### Given task
Copy every entry below, swapping "bounding box" for "enclosing rectangle" and changing nothing else. Leave out the pictures.
— Start —
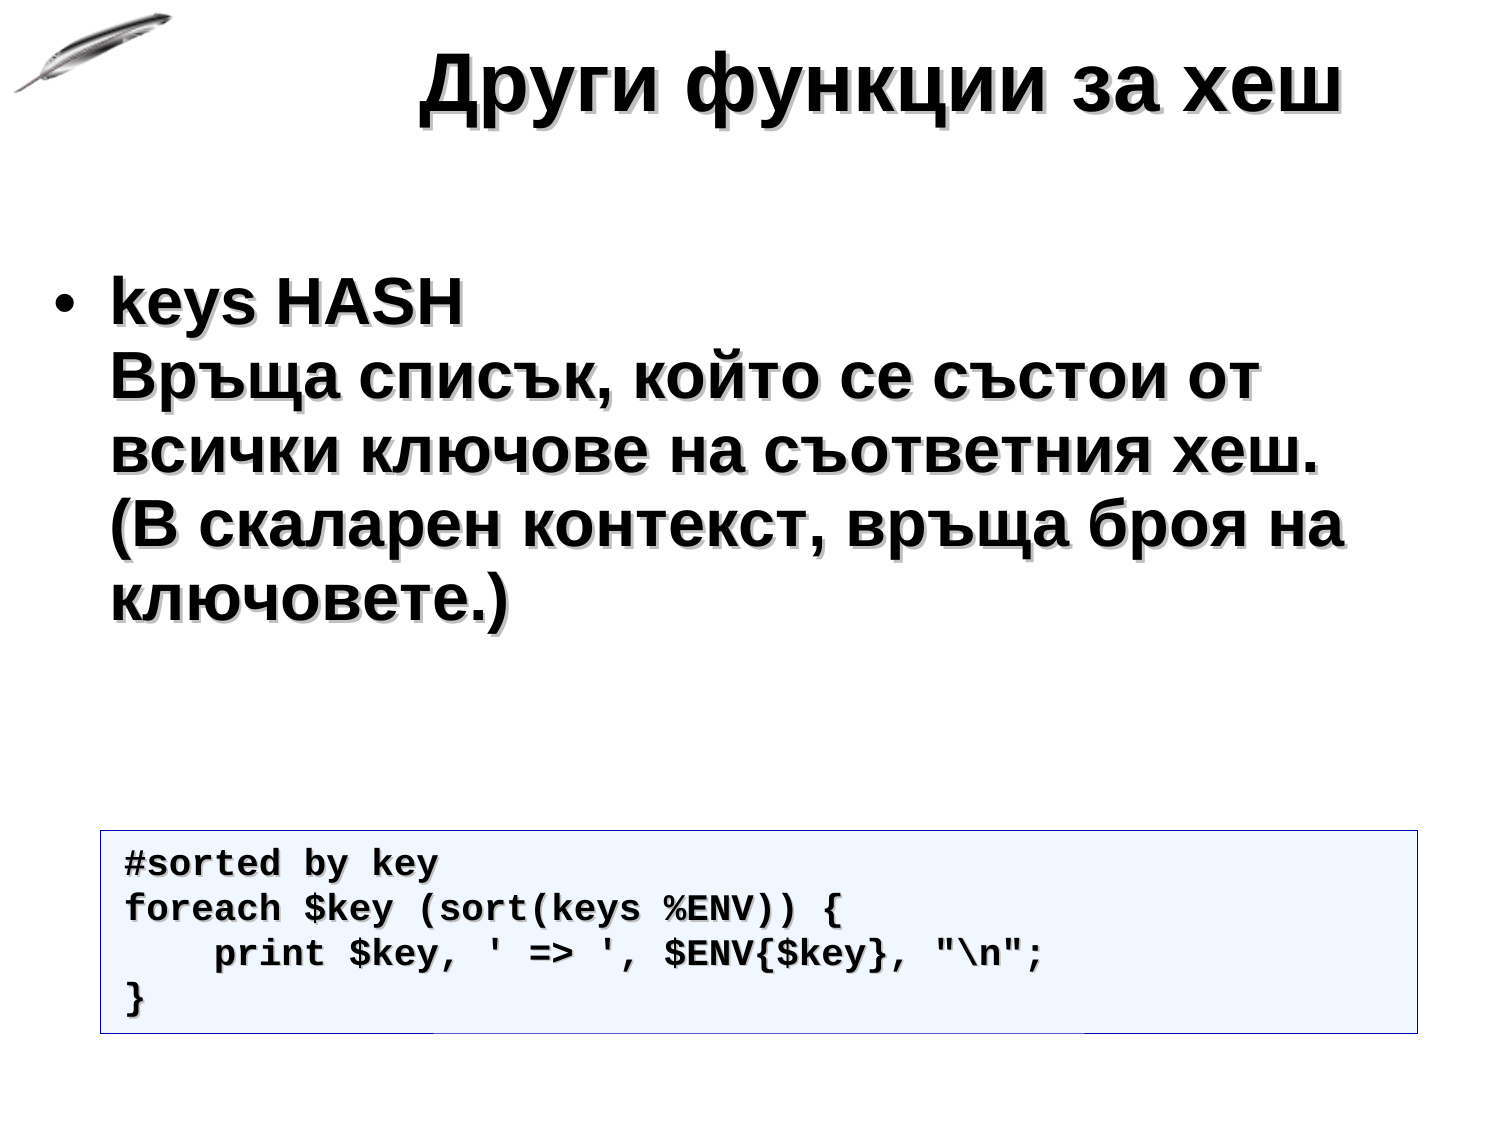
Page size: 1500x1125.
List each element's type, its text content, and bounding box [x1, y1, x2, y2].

title Други функции за хеш [419, 0, 1459, 176]
list keys HASH Връща списък, който се състои от всички ключове на съответния хеш. (В скаларен контекст, връща броя на ключовете.) [53, 265, 1447, 1084]
picture [10, 11, 178, 95]
text_box #sorted by key foreach $key (sort(keys %ENV)) { print $key, ' => ', $ENV{$key}, "\n"; } [100, 830, 1418, 1033]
— End —
### Solution
Page size: 1500x1125.
List each element's type, its text content, and enclosing rectangle [x1, y1, x2, y2].

title Други функции за хеш [419, 0, 1459, 176]
list keys HASH Връща списък, който се състои от всички ключове на съответния хеш. (В скаларен контекст, връща броя на ключовете.) [53, 265, 1447, 1084]
picture [10, 11, 178, 95]
text_box #sorted by key foreach $key (sort(keys %ENV)) { print $key, ' => ', $ENV{$key}, "\n"; } [100, 830, 1418, 1033]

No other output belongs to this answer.